Frisson: O senhor também integra a Galeria Multiarte. Pode falar sobre sua atuação lá, cursos que ministra etc? 

Pedro Boaventura: A Multiarte é um local especialíssimo. Tenho duas ou três turmas. Tem sido um crescimento muito grande. Victor Perlingeiro deposita grande confiança. Lá é um local muito especial, onde se trabalha com o Brasil inteiro. Eu sou muito grato. Os cursos variam. Eu vou falando, vou introduzindo assuntos novos. Visitamos o Casarão José Lourenço, o espaço cultural da Unifor… Mas é sempre um estudo crítico, nunca deixo de formar mentalidade crítica. 

Frisson: Como a arte e a arquitetura se conectam? E como se diferenciam? 

Pedro Boaventura: De todas as formas. Em um extremo está a arte e, no outro, há a arquitetura. No meio há mil momentos intermediários, são cinquenta tons de cinza (risos). A arquitetura e a arte se conectam em vários níveis. Não há definição precisa de arte, então a dificuldade começa daí. Mas em uma definição mais ampla, a arte é um produto da cultura que é capaz de modificar sua percepção sobre um assunto de forma que um trabalho científico, por exemplo, não poderia. Um exemplo: você ler um tratado científico sobre racismo e não se comove nem se transforma. Mas aí você vê um filme sobre o tema e saí com a vida mudada. A arquitetura, para chegar nesse poder, teria que abandonar seu lado funcional. Mas há pontos de contato. Inclusive, há arte que usa a arquitetura como ferramenta. 

Frisson: E como acredita que a arquitetura e a arte dialogam com o mundo? 

Pedro Boaventura: Elas são capazes de mudar uma percepção que você tem das coisas através da experiência com elas. Você sai de alguma forma transformado, sofre uma epifania, mesmo que pequena e momentânea, mas que se soma. Você é capaz de ter uma nova leitura sobre uma circunstância, uma situação, um assunto ou simplesmente uma ambiência ao viver aquela arquitetura. Ela está ligada à transformação de uma ideia anterior a um novo ponto. O mérito que a arquitetura e a arte trazem para a sociedade e para o mundo é esse, um poder transformador. Para que as pessoas pensem diferentes sobre coisas que devem melhorar, que podem melhorar. São vários assuntos, pode ser a crise climática ou a dificuldade da vida dos menos favorecidos. A arte não é só para ser bela, ela é para ser transformadora de ideias. O Nietzsche falava que, sem a arte, a gente ia morrer de verdade. Porque a verdade mata. Olha ao seu redor, a violência, a situação dos Yanomamis. A arte e o humor salvam a gente, mesmo que momentaneamente. 
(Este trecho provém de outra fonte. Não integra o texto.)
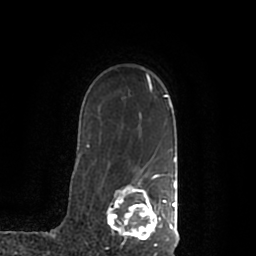
Breast MRI (dynamic contrast-enhanced), one axial slice. Slice 153 of 200 in the series (ordered by position). Cropped to one breast. Dynamic contrast-enhanced series, time point 2 of 7 at this slice position (early post-contrast). 1.5 T. TE 2.2 ms, TR 4.6 ms. 0.8 mm slice thickness. 256 × 256 image matrix, field of view 160 × 160 mm. Female patient.
Structures marked on this image (semi-automatic segmentation, software-assisted and operator-edited):
- enhancing-tissue mask used for the functional tumour volume (all voxels passing the contrast-enhancement thresholds inside the analysis volume; usually the tumour): box from (x=107, y=174) to (x=178, y=245) px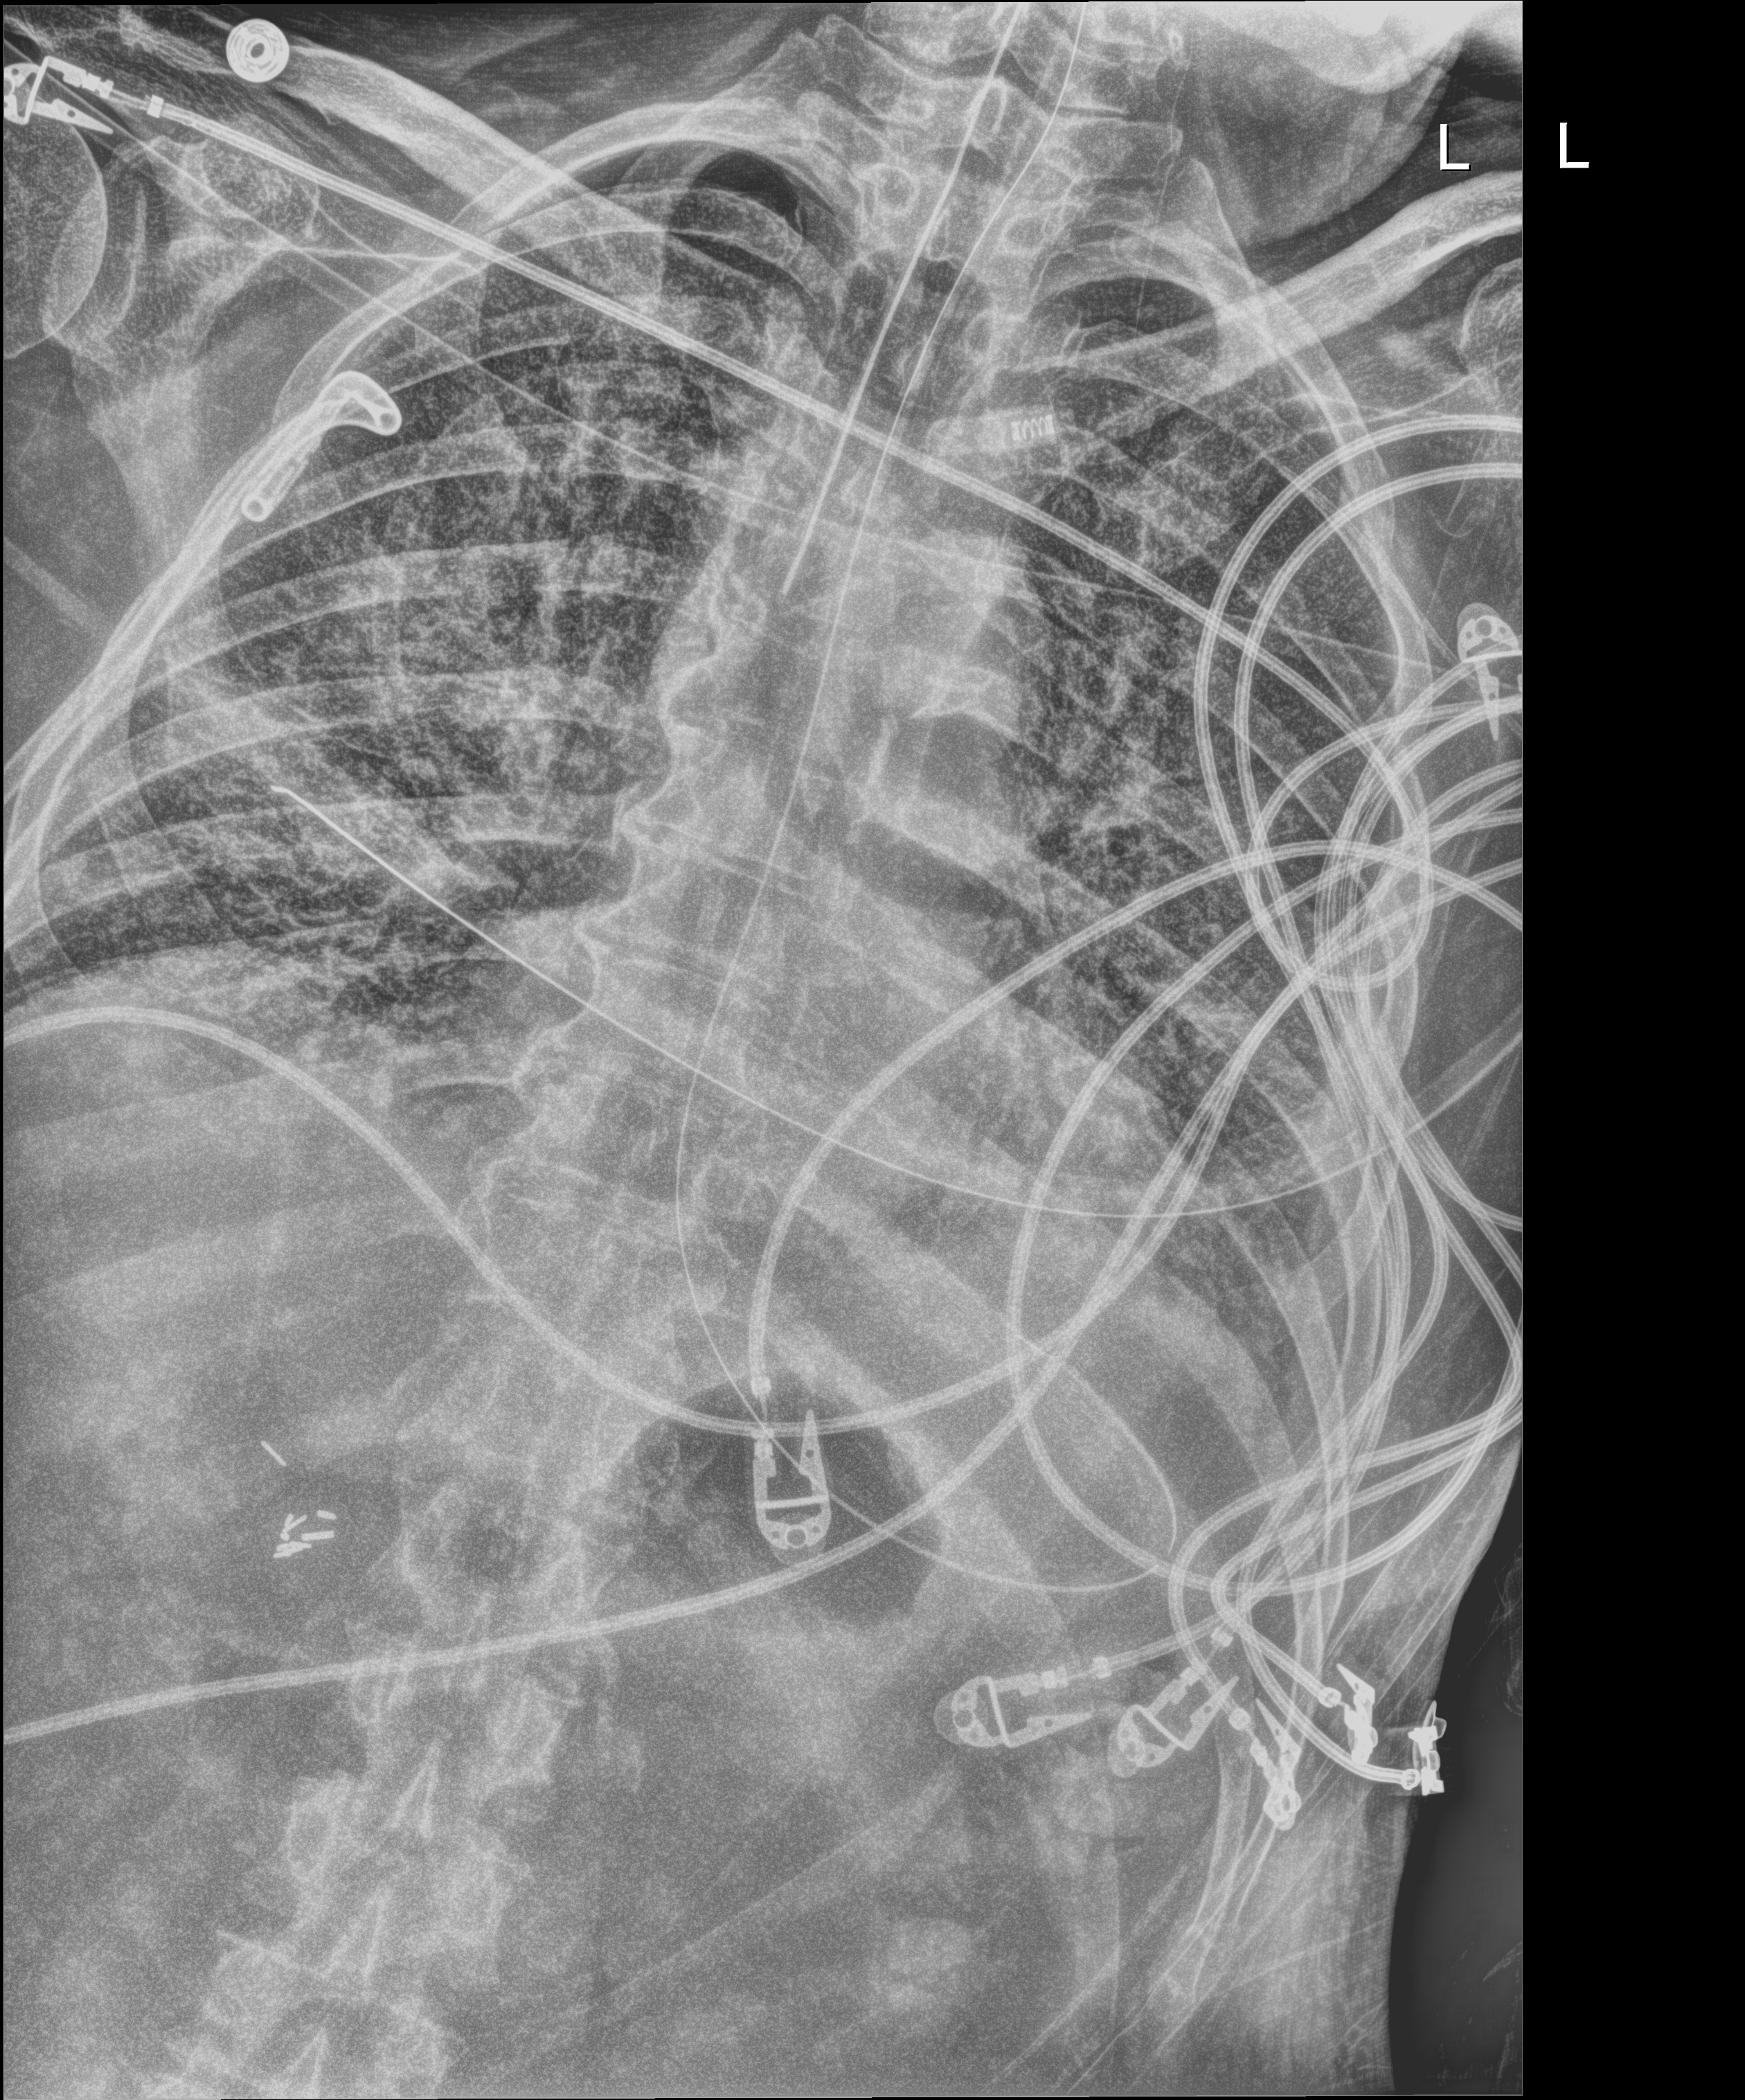
Chest X-ray (portable); anteroposterior (AP) projection. Male patient hospitalised with COVID-19, age 75–90 years.
Hospital-stay facts (about this admission, not read from this image; timing relative to this image not recorded):
- admitted to intensive care during this hospital stay: yes
- other chronic lung disease (admission record): no
- mechanically ventilated during this hospital stay: yes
Frisson: Quais são seus objetivos em 2023, tanto profissionais quanto pessoais?

Pedro Boaventura: Eu queria mostrar mais o que eu venho acumulando durante muito tempo e praticamente parei de fazer porque me ocupei com um milhão de coisas. Queria desenvolver mais as coleções de design. Eu quero pegar pessoas, falar, mostrar coisas, fazer visitas, ir na Pinacoteca. Eu nunca programei muito a minha vida. Quero continuar com o ensino, mas sem obrigações regulamentares.